Aslında "tüketim toplumu" nitelendirmesi bu gibi kişileri gayet güzel tanımlar.

Dünyadaki bulunuş amacımız sürekli birşey tüketmek, sadece kendini düşünmek, memnuniyetsiz tavırlarda bulunmak veya nankör bir ahlak geliştirmek değildir.

Allah nimetleri bir lütuf ve güzellik olarak yaratır ve eksiltip/çoğaltarak bizi çeşitli şekillerde dener.

Dünyadaki varoluş amacımız Allah'a kul olmak, Allah'ın bize verdiklerini birer nimet olarak görmek ve buna göre yaşamaktır.

Allah bazı insanlardaki mal hırsını ve herkesin nimetten sorguya çekileceğini Kuran’da bize şöyle bildirmiştir:

(102) TEKASÜR SURESİ
Rahman Rahim olan Allah'ın adıyla

102/1- (Mal, mülk ve servette) Çoklukla övünmek, sizi 'tutkuyla oyalayıp, kendinizden geçirdi.'
102/2- "Öyle ki (bu,) mezarı ziyaretinize (kabre gidişinize, ölümünüze) kadar sürdü."
102/3- Hayır; ileride bileceksiniz.
102/4- Yine hayır; ileride bileceksiniz.
102/5- Hayır; eğer siz kesin bir bilgiyle bilmiş olsaydınız,
102/6- Andolsun, o çılgınca yanan ateşi de elbette görecektiniz.
102/7- Sonra onu, gerçekten yakîn gözüyle (Ayne'l Yakîn) görmüş olacaksınız.
102/8- Sonra o gün, nimetten sorguya çekileceksiniz.


Bu insanlardan olmamak, nimetlerin hakkını vermek, her konuda daha iyiye ve daha güzel olana ulaşmak elimizde…

Allah bunun için ne yapmamız gerektiğini bize bir ayette şöyle bidirmiştir:

Nedeni şu: Bir kavim (toplum), kendinde olanı değiştirinceye kadar Allah, ona nimet olarak bağışladığını değiştirici değildir.
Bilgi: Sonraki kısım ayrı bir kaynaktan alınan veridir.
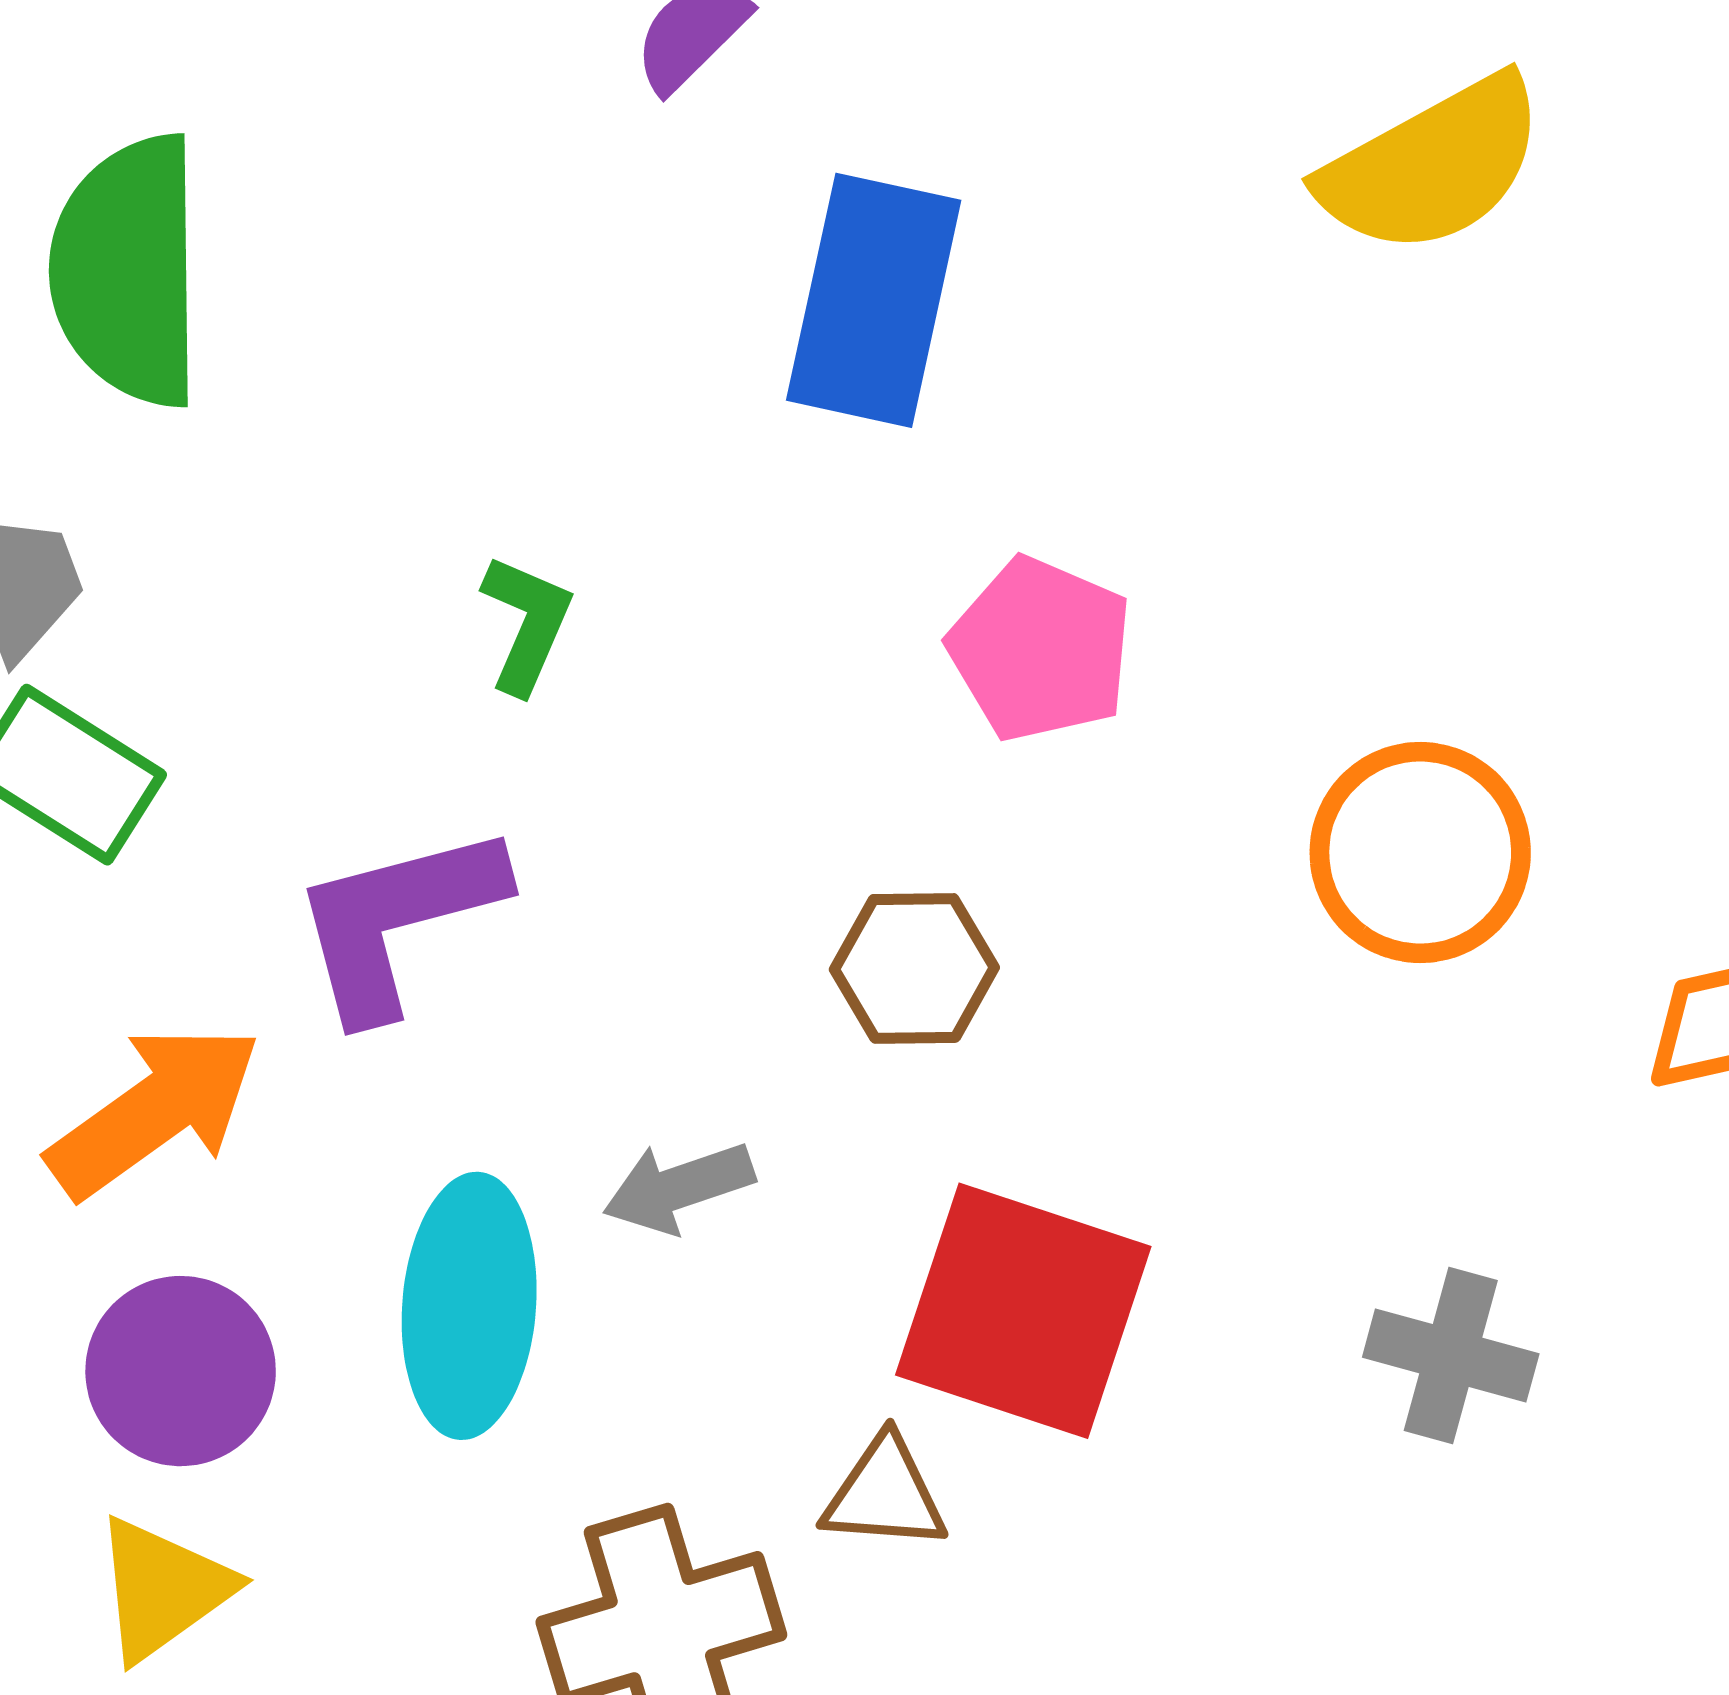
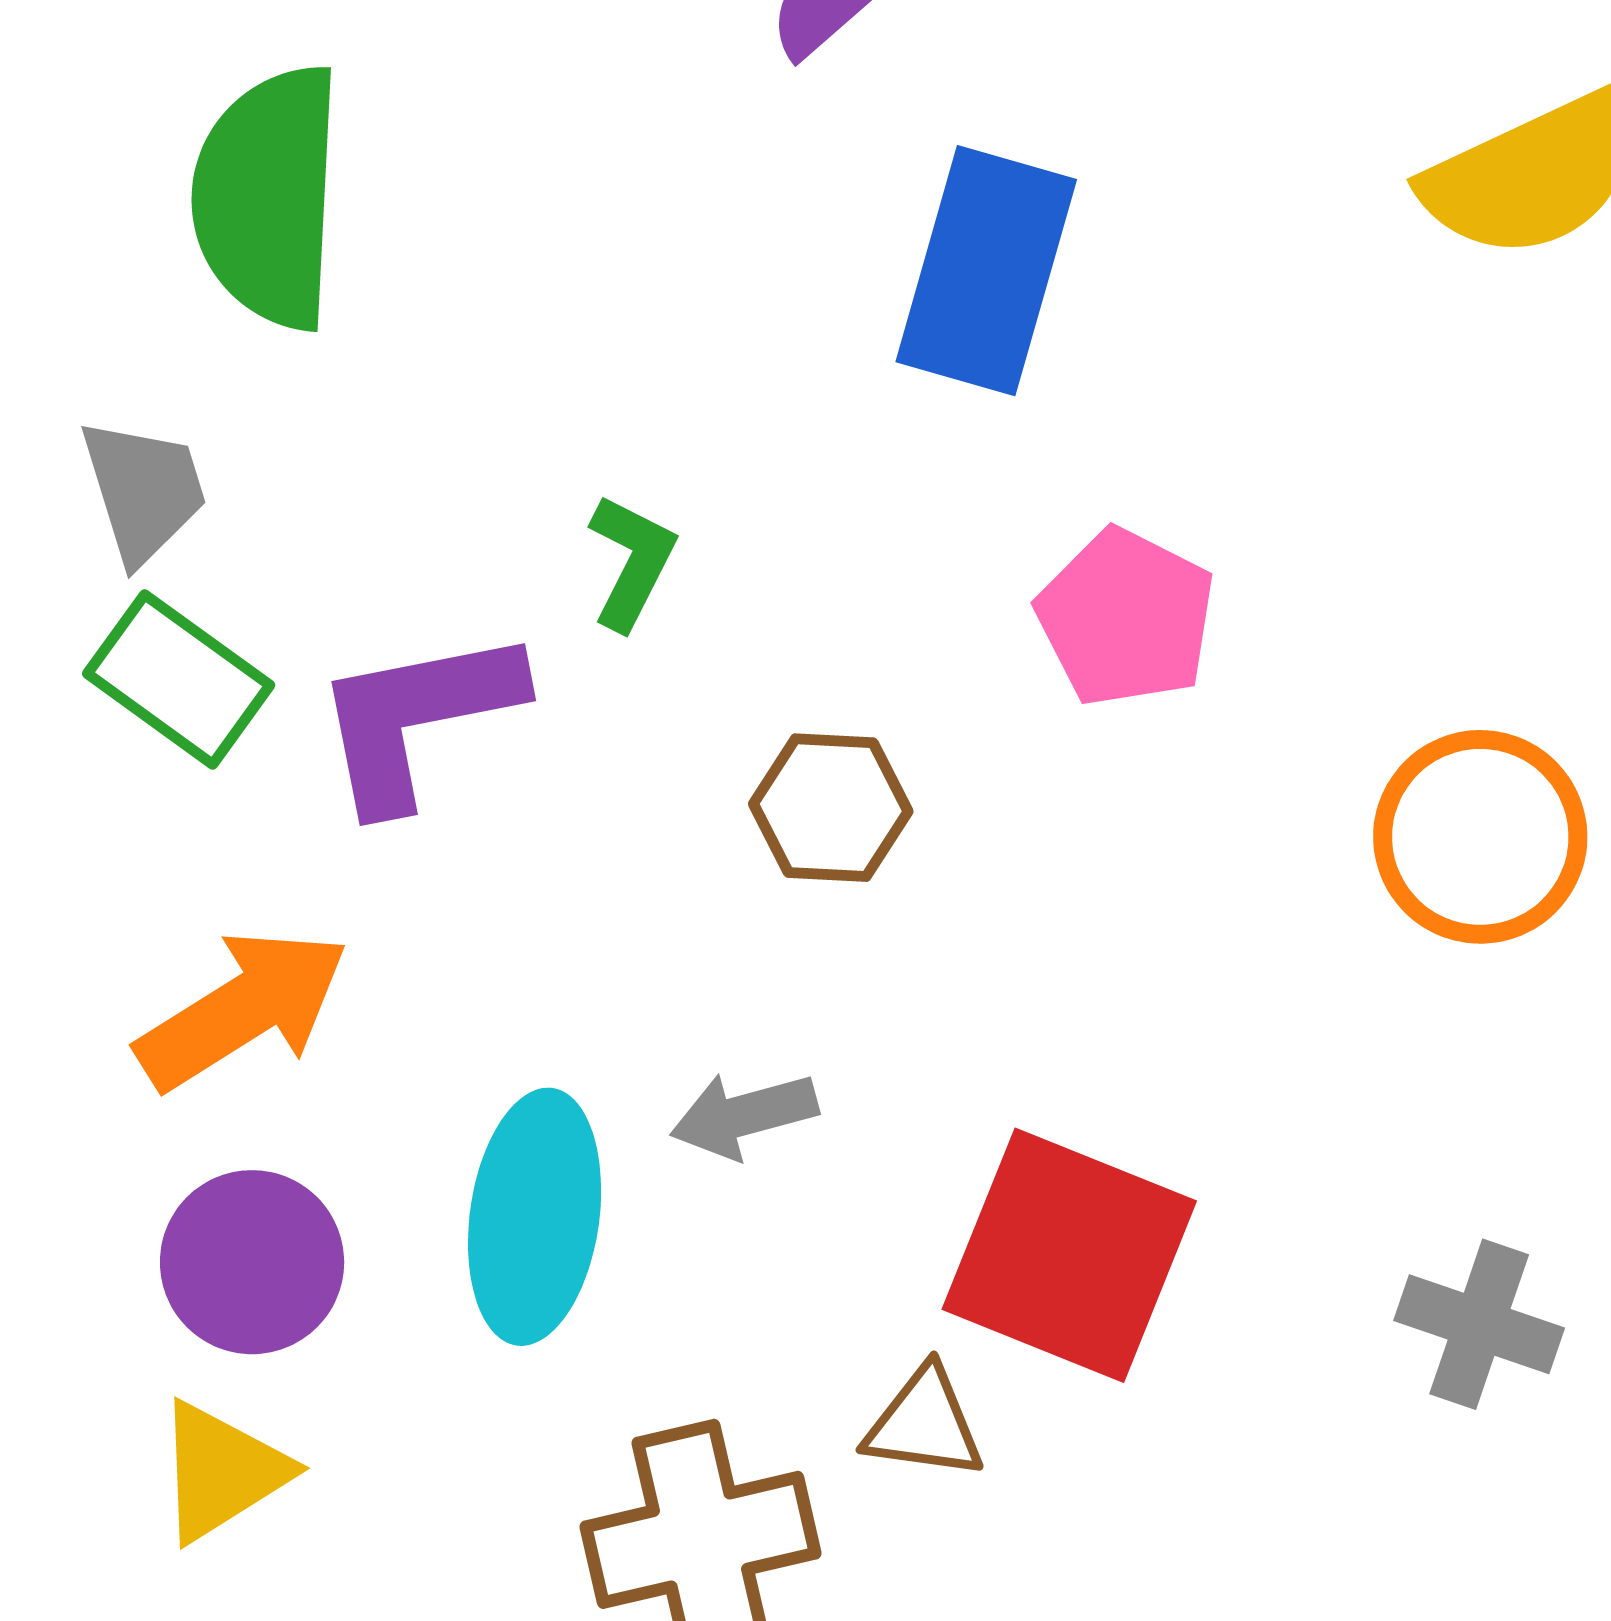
purple L-shape: (397, 920) -> (417, 718), moved
brown hexagon: (914, 968) -> (831, 808), moved

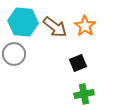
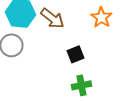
orange star: (85, 26) -> (101, 17), moved

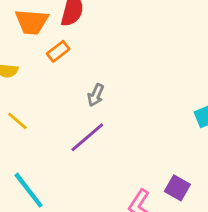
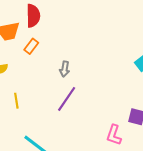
yellow line: (17, 121) -> (16, 101), turned 56

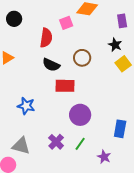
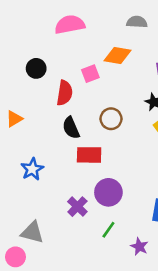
black circle: (14, 19) -> (36, 68), moved
black semicircle: (51, 65) -> (71, 128), turned 42
blue star: (26, 106) -> (32, 169), moved, turned 30
purple cross: (56, 142) -> (77, 207), moved

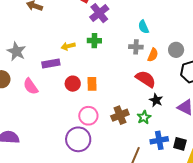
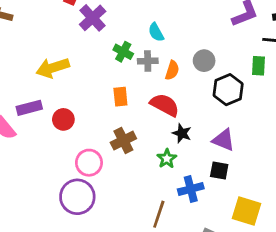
green cross: (94, 41) -> (123, 52), moved, turned 32
yellow arrow: (68, 46) -> (53, 68), size x1.6
purple rectangle: (51, 64) -> (29, 108), moved
orange rectangle: (92, 84) -> (120, 97), moved
brown cross: (120, 115) -> (123, 140), moved
black square: (180, 144) -> (219, 171), moved

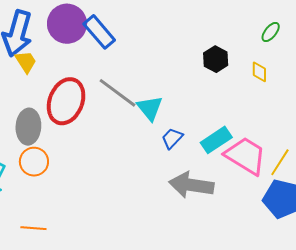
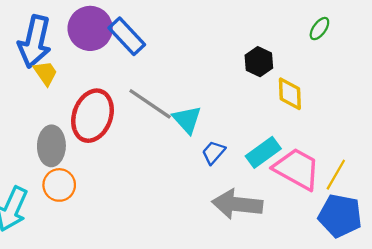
yellow diamond: (259, 72) -> (290, 94), moved, size x1.4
Allah şüphesiz işitendir, bilendir. (Enfal Suresi, 53)

Nimetin artırılması için kişinin kendinde olanları değiştirmesi gerekir. Buradaki değişim, ahlaktaki, samimiyetteki, tevekküldeki, candanlıktaki, salih amellerdeki, ihlastaki bir değişimdir. En iyiye ulaşmayı amaçlayan bir güzelliktir.

Samimi ve içten şekilde niyet eden bir insan sadece görünende değil, gönülden bir değişimi de kolaylıkla gerçekleştirecektir.

Tabi ki bütün bunlardaki amaç sadece nimetlere ulaşmak ya da nimetlerin artırılması değildir. Biz inananların her zaman tek hedefi Allah’ın hoşnutluğunu kazanmaktır, biz bunun için çalışır, bunun için yaşarız.